## anonymous one year ago Picture yourself in the castle of Helm's Deep from the Lord of the Rings. You are on top of the castle wall and are dropping rocks on assorted monsters that are 19.10 m below you. Just when you release a rock, an archer located exactly below you shoots an arrow straight up toward you with an initial velocity of 45.0 m/s. The arrow hits the rock in midair. How long after you release the rock does this happen?

1. anonymous

the rights to lotr are owned by Middle-Earth Enterprises. I would suggest you remove this post before legal actions are taken.
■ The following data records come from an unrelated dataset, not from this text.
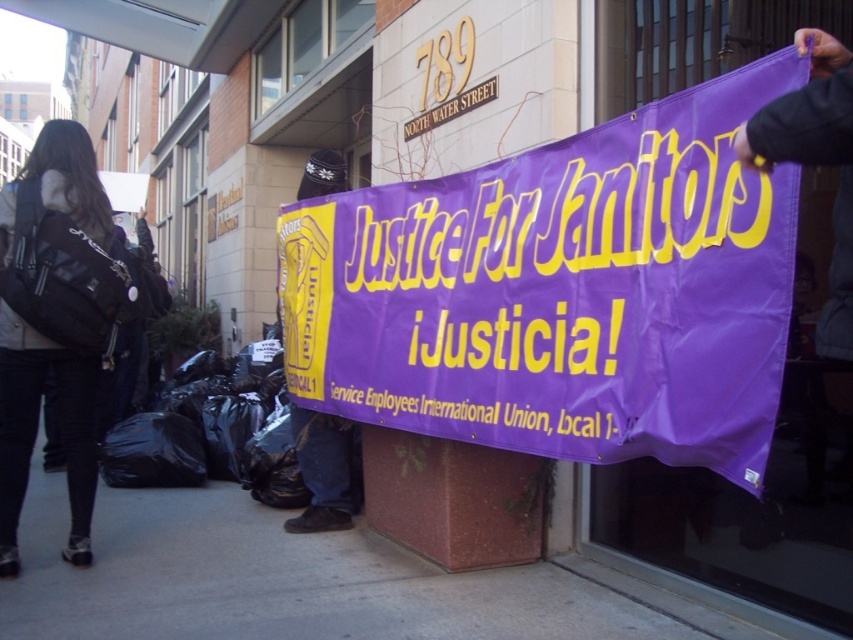
Between point (753, 296) and point (132, 556), which one is positioned in front?

Point (753, 296) is more forward.

This screenshot has width=853, height=640. Identify the location of purple fabric banner at center. (563, 291).

Can you confirm if purple fabric banner at center is positioned to the right of black fabric backpack at left?

Correct, you'll find purple fabric banner at center to the right of black fabric backpack at left.

Is purple fabric banner at center to the left of black fabric backpack at left from the viewer's perspective?

No, purple fabric banner at center is not to the left of black fabric backpack at left.

Is point (703, 403) positioned in front of point (21, 413)?

Yes, it is.

In order to click on purple fabric banner at center in this screenshot , I will do `click(563, 291)`.

Does purple fabric banner at lower center have a greater height compared to black fabric backpack at left?

No, purple fabric banner at lower center is not taller than black fabric backpack at left.

Who is higher up, purple fabric banner at lower center or black fabric backpack at left?

black fabric backpack at left is above.

Locate an element on the screen. This screenshot has width=853, height=640. purple fabric banner at lower center is located at coordinates [305, 580].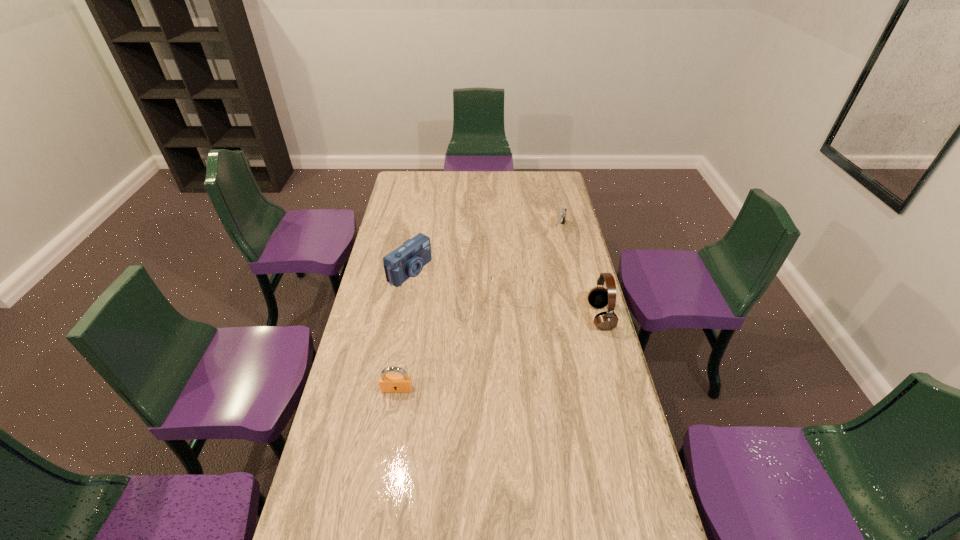
Identify the location of camera that is at the left edge. The height and width of the screenshot is (540, 960). (406, 261).

This screenshot has width=960, height=540. Identify the location of headset present at the right edge. [x=598, y=297].

Where is `gun that is at the right edge`? The image size is (960, 540). gun that is at the right edge is located at coordinates (562, 214).

You are a GUI agent. You are given a task and a screenshot of the screen. Output one action in this format:
    pyautogui.click(x=<x>, y=<y>)
    Task: Click on the vacant space at the far edge
    This screenshot has width=960, height=540.
    Given the screenshot: What is the action you would take?
    pyautogui.click(x=475, y=172)

The image size is (960, 540). In order to click on free space at the near edge in this screenshot , I will do `click(379, 530)`.

Locate an element on the screen. blank space at the left edge of the desktop is located at coordinates (367, 333).

Where is `vacant region at the right edge`? vacant region at the right edge is located at coordinates (577, 394).

The width and height of the screenshot is (960, 540). In the image, there is a desktop. What are the coordinates of `vacant space at the far left corner` in the screenshot? It's located at (427, 176).

You are a GUI agent. You are given a task and a screenshot of the screen. Output one action in this format:
    pyautogui.click(x=<x>, y=<y>)
    Task: Click on the blank region between the spectacles and the gun
    The width and height of the screenshot is (960, 540).
    Given the screenshot: What is the action you would take?
    pyautogui.click(x=536, y=261)

Find the location of `empty space that is in between the third object from left to right and the nearest object`. empty space that is in between the third object from left to right and the nearest object is located at coordinates (454, 340).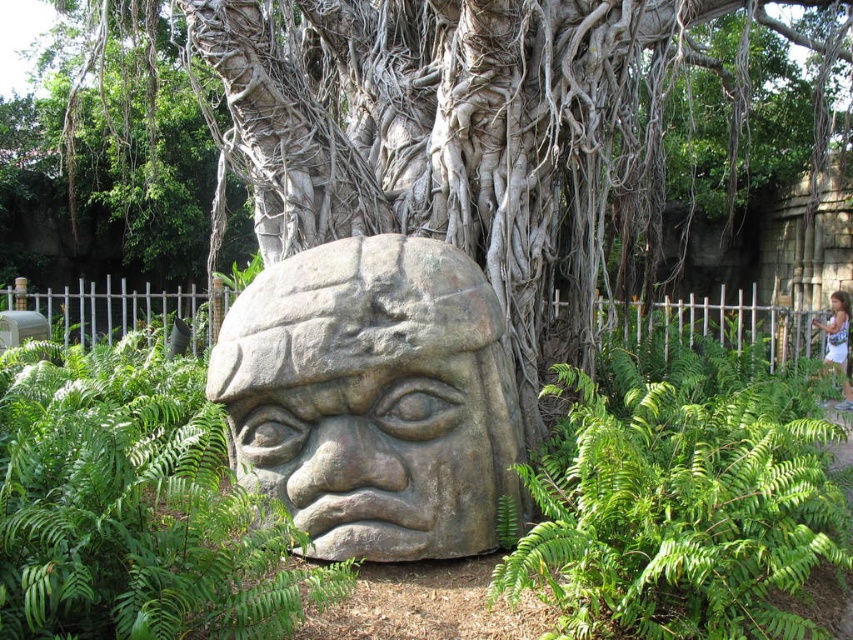
Does gray stone head at center lie in front of green leafy fern at center?

No.

Where is `gray stone head at center`? gray stone head at center is located at coordinates (372, 397).

Can you confirm if green leafy fern at center is smaller than white cotton shirt at lower right?

No, green leafy fern at center is not smaller than white cotton shirt at lower right.

In the scene shown: Is green leafy fern at center positioned behind white cotton shirt at lower right?

No, green leafy fern at center is in front of white cotton shirt at lower right.

The height and width of the screenshot is (640, 853). Describe the element at coordinates (135, 506) in the screenshot. I see `green leafy fern at center` at that location.

The height and width of the screenshot is (640, 853). Identify the location of green leafy fern at center. (135, 506).

Does white cotton shirt at lower right appear over smooth stone head at center?

Incorrect, white cotton shirt at lower right is not positioned above smooth stone head at center.

Between white cotton shirt at lower right and smooth stone head at center, which one has more height?

white cotton shirt at lower right is taller.

Does point (836, 301) lie behind point (831, 308)?

No, (836, 301) is in front of (831, 308).

Locate an element on the screen. white cotton shirt at lower right is located at coordinates (837, 342).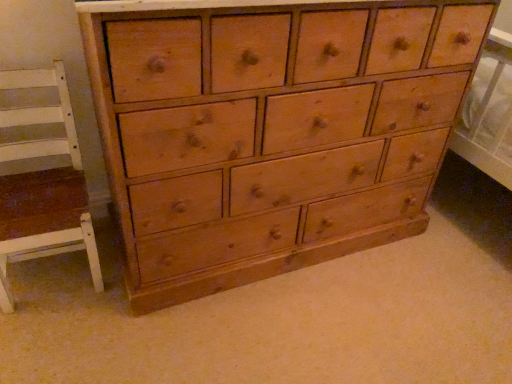
The width and height of the screenshot is (512, 384). I want to click on vacant area in front of white painted wood chair at left, so click(x=52, y=339).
Anyway, the initial velocity of the rock is 0, the acceleration of the rock is -9.8 m/s^2, the total displacement is -19.10 m. delta x = vot + at^2 -19.10 = 0 + (-9.8)(t)^2 1.948 = t^2 t for rock =1.395 s the initial velocity of the arrow is 45 m/s, the total displacement is 19.10m, and the acceleration is -9.8m/s^2 delta x = vot + at^2 19.10 = (45)(t) + at^2 19.10-45t=at^2 19.10-45=at^2 -25.9=(-9.8)(t)^2 2.642=t^2 t for arrow = 1.625 s t for arrow - t for rock = ammount of time before they meet 1.625 s - 1.395 s = 0.23 s I hope this is helpful, I may have done the final step wrong so feel free to correct me.

2. IrishBoy123

this is a bit of a trick question the fact that the arrow is decelerating is offset by the fact its target, the rick, is accelerating at the same opposite rate. but you can slog it out just to see that if call the time at which the meet T, then we use the equations of motion, especially $$x = x_o + ut+\frac{1}{2}at^2$$. for the rock we have $$x_r =19.1 - \frac{1}{2}gT^2$$ in time T for the arrow $$x_a = 0 + 45T - \frac{1}{2}g T^2$$ in that time and we know that $$x_a = x_r$$ when they meet so $$19.1 - \frac{1}{2}gT^2 = 45T - \frac{1}{2}g T^2$$